CLEARWATER — Over the past two decades, Clearwater has molded its beach into an international destination, among the top-rated beaches in the country. Its government has been relatively free from scandal. Neighborhoods are clean and safe. City services and recreation centers are aplenty.
But there's a rut Tampa Bay's third largest city can't escape:
It's defined by its underwhelming downtown dominated by the Church of Scientology and not much else. It idles while the urban cores of Tampa and St. Petersburg boom. The beach, the suburbs and the neighborhoods can feel like different cities.
With 2020 approaching, when three City Council seats including the mayor are up for grabs, and longtime City Manager Bill Horne plans to retire, a group of business advocates wonder if a more drastic shakeup in leadership is in order. The group is pushing to get a question on the November ballot asking whether voters want a change to a strong mayor system, something that's been floated for decades but never pursued.

Exercise brief: In the Clearwater article, what change does the group of business advocates want the November ballot to ask voters about?

Source data:
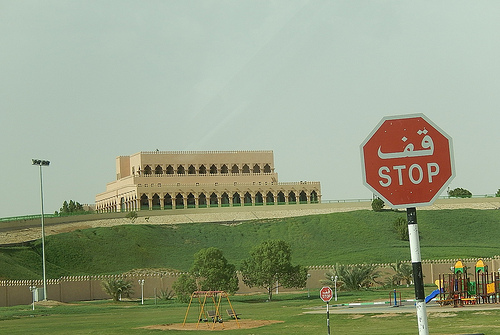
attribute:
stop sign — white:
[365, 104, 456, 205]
...
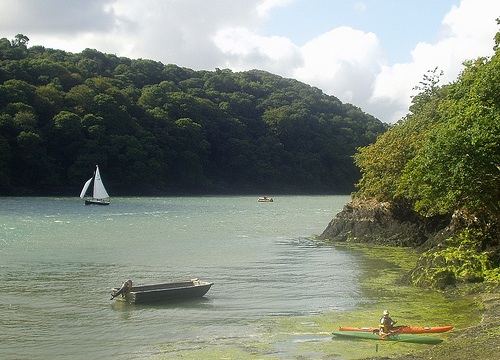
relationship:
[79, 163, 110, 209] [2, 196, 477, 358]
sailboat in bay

Solution below: A switch to a strong mayor system.